Quien más tiene órdenes de detención en su contra es Luciano Marín Arango o Iván Márquez: 132, de las cuales 30 corresponden a condenas ya proferidas por episodios como la toma de Miraflores (40 años de prisión), la toma de Gigante, Huila (34 años), la toma de Mitú (40 años) o la masacre de Tierralta, Córdoba, en la que las Farc asesinaron a 22 campesinos por considerarlos auxiliadores de los paramilitares (40 años). En general, los negociadores de las Farc tienen órdenes de arresto por delitos como rebelión, terrorismo, toma de rehenes, homicidio en persona protegida, extorsión y reclutamiento forzado.

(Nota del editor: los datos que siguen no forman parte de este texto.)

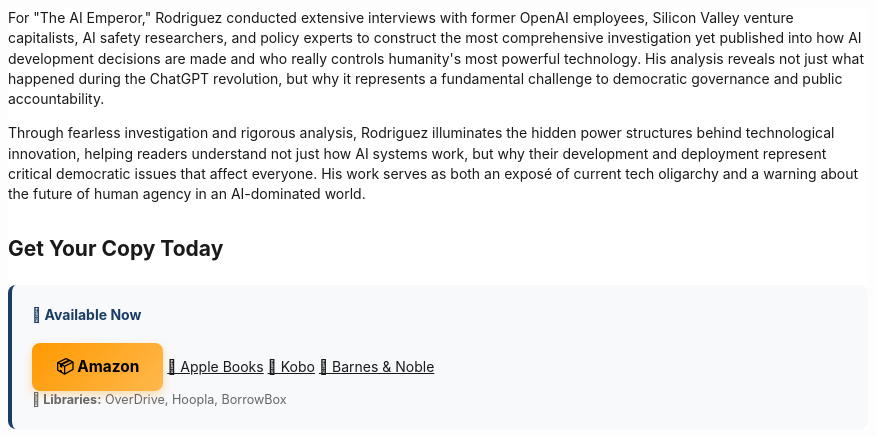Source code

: For "The AI Emperor," Rodriguez conducted extensive interviews with former OpenAI employees, Silicon Valley venture capitalists, AI safety researchers, and policy experts to construct the most comprehensive investigation yet published into how AI development decisions are made and who really controls humanity's most powerful technology. His analysis reveals not just what happened during the ChatGPT revolution, but why it represents a fundamental challenge to democratic governance and public accountability.

Through fearless investigation and rigorous analysis, Rodriguez illuminates the hidden power structures behind technological innovation, helping readers understand not just how AI systems work, but why their development and deployment represent critical democratic issues that affect everyone. His work serves as both an exposé of current tech oligarchy and a warning about the future of human agency in an AI-dominated world.

## Get Your Copy Today
<div style="background-color:#f8f9fa;padding:20px;border-radius:8px;margin:20px 0;border-left:4px solid #1a3c65">
  <h4 style="margin-top:0;color:#1a3c65">🤖 Available Now</h4>
  
  <div class="book-buttons">
    <a href="https://www.amazon.com/AI-Emperor-ChatGPT-Revolution-Destroy/dp/B0FN6PNKCZ/" 
       target="_blank" 
       rel="noopener"
       class="book-btn book-btn-amazon">
      <span style="font-size:16px;">📦</span> Amazon
    </a>
    <a href="https://books.apple.com/us/book/the-ai-emperor-sam-altman-and-the-chatgpt/id6751287384" target="_blank" rel="noopener noreferrer" class="book-btn book-btn-apple">🍎 Apple Books</a>
    <a href="https://www.kobo.com/ww/en/ebook/the-ai-emperor-sam-altman-and-the-chatgpt-revolution-that-could-save-or-destroy-us?sId=a1fb6c38-523a-49ca-b20c-2207d68a84fd" target="_blank" rel="noopener noreferrer" class="book-btn book-btn-kobo">📖 Kobo</a>
    <a href="https://www.barnesandnoble.com/w/the-ai-emperor-michael-rodriguez/1148080788?ean=2940180626233" target="_blank" rel="noopener noreferrer" class="book-btn book-btn-bn">🏪 Barnes & Noble</a>
  </div>
  
  <p style="margin:0;font-size:0.9em;color:#666">
    <strong>📖 Libraries:</strong> OverDrive, Hoopla, BorrowBox<br>
  </p>
</div>

<style>
.book-btn-amazon {
  display: inline-block;
  padding: 12px 24px;
  background: linear-gradient(135deg, #ff9900 0%, #ffb84d 100%);
  color: #000;
  border: none;
  border-radius: 8px;
  font-size: 1.1rem;
  font-weight: bold;
  box-shadow: 0 4px 8px rgba(255, 153, 0, 0.3);
  text-decoration: none;
  transition: transform 0.2s ease, box-shadow 0.2s ease;
}
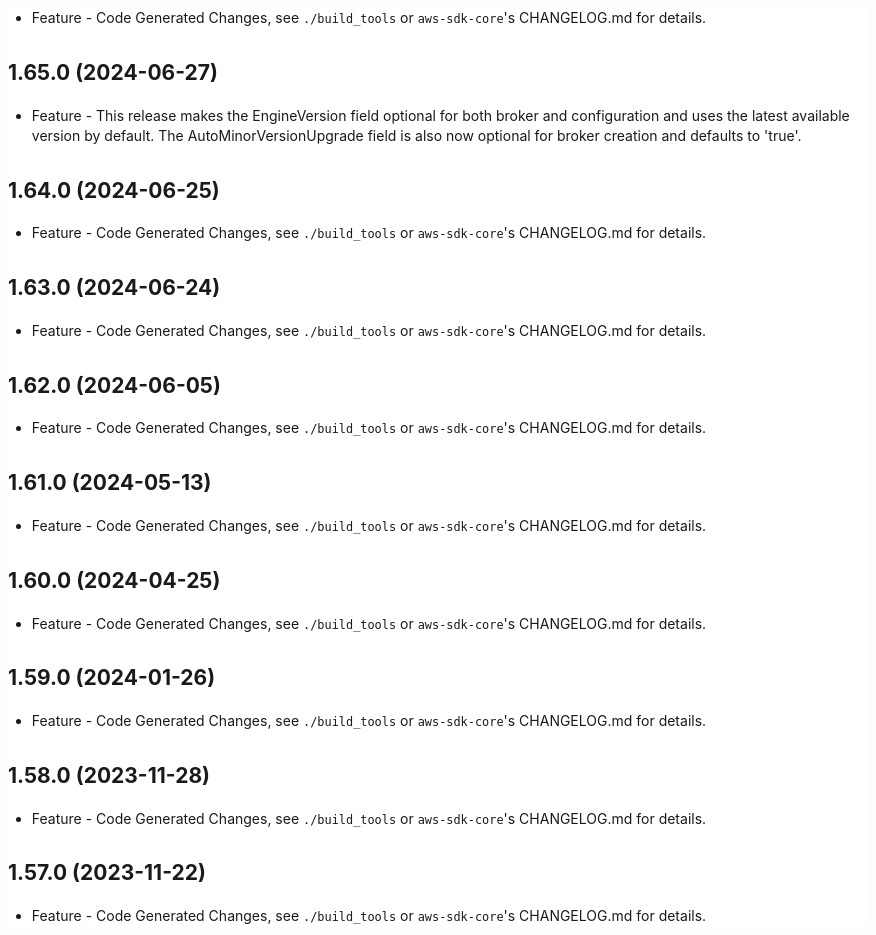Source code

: * Feature - Code Generated Changes, see `./build_tools` or `aws-sdk-core`'s CHANGELOG.md for details.

1.65.0 (2024-06-27)
------------------

* Feature - This release makes the EngineVersion field optional for both broker and configuration and uses the latest available version by default. The AutoMinorVersionUpgrade field is also now optional for broker creation and defaults to 'true'.

1.64.0 (2024-06-25)
------------------

* Feature - Code Generated Changes, see `./build_tools` or `aws-sdk-core`'s CHANGELOG.md for details.

1.63.0 (2024-06-24)
------------------

* Feature - Code Generated Changes, see `./build_tools` or `aws-sdk-core`'s CHANGELOG.md for details.

1.62.0 (2024-06-05)
------------------

* Feature - Code Generated Changes, see `./build_tools` or `aws-sdk-core`'s CHANGELOG.md for details.

1.61.0 (2024-05-13)
------------------

* Feature - Code Generated Changes, see `./build_tools` or `aws-sdk-core`'s CHANGELOG.md for details.

1.60.0 (2024-04-25)
------------------

* Feature - Code Generated Changes, see `./build_tools` or `aws-sdk-core`'s CHANGELOG.md for details.

1.59.0 (2024-01-26)
------------------

* Feature - Code Generated Changes, see `./build_tools` or `aws-sdk-core`'s CHANGELOG.md for details.

1.58.0 (2023-11-28)
------------------

* Feature - Code Generated Changes, see `./build_tools` or `aws-sdk-core`'s CHANGELOG.md for details.

1.57.0 (2023-11-22)
------------------

* Feature - Code Generated Changes, see `./build_tools` or `aws-sdk-core`'s CHANGELOG.md for details.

En el caso de Nijmeijer hay dos solicitudes: una por rebelión y otra con fines de extradición. Esta última está relacionada con el secuestro de los contratistas Thomas Howes, Keith Stansell y Marc Gonsalves, cometido en febrero de 2003, cuando la avioneta en la que viajaban fue derribada por la guerrilla en plena selva en Caquetá. Su pedido de extradición, conocido en 2010, la cubre a ella y a 17 guerrilleros más, entre ellos el negociador plenipotenciario Andrés París , y los cargos imputados por la Fiscalía estadounidense se refieren a torturas, amenazas de muerte y que los ciudadanos de ese país fueron usados para presionar la desmilitarización de algunas zonas.

Todas estas decisiones se tomaron con base en el Decreto 1980 de 2012, con el cual el presidente Santos facultó al fiscal general para suspender “de plano las órdenes de captura que se hayan dictado o que se dicten en contra de los miembros representantes de las organizaciones armadas al margen de la ley con los cuales se adelanten diálogos, negociaciones o acuerdos de paz”. Montealegre aseveró también que el organismo investigativo prepara un plan de contingencia para priorizar ciertos expedientes —los más graves, los más emblemáticos, los de mayor impacto, los que involucren a los máximos jefes de las Farc—: son 2.156 casos que relacionan delitos como terrorismo, homicidios en persona protegida o toma de rehenes.

La mesa de negociación con las Farc fue instalada en Oslo el jueves pasado. Tres días antes, las Farc habían activado unos explosivos en zona rural de Tame (Arauca), lo cual provocó la muerte de un campesino y su hijo de 3 años de edad y dejó nueve personas heridas. Un día después, en zona rural de Puerto Asís (Putumayo), cinco militares fallecieron en un ataque guerrillero. “Las Farc deben aprovechar este momento y dar prueba de su sinceridad poniendo fin a los ataques y las violaciones del Derecho Internacional Humanitario”, expresó ayer la jefa de la diplomacia de la Unión Europa, Catherine Ashton.

Paralelo a los diálogos, la propuesta de regularizar la guerra hecha por el máximo jefe de las Farc, Rodrigo Londoño, alias Timochenko, sigue siendo objeto de debate. Desde Cuba, el expresidente Ernesto Samper —miembro del Consejo Nacional de Paz— señaló que los actos violentos de las Farc durante los diálogos “no deben llevar a decepcionarnos sobre la posibilidad de conseguir la paz (sino que) deben estimularnos para sacar a gente inocente en medio del conflicto”.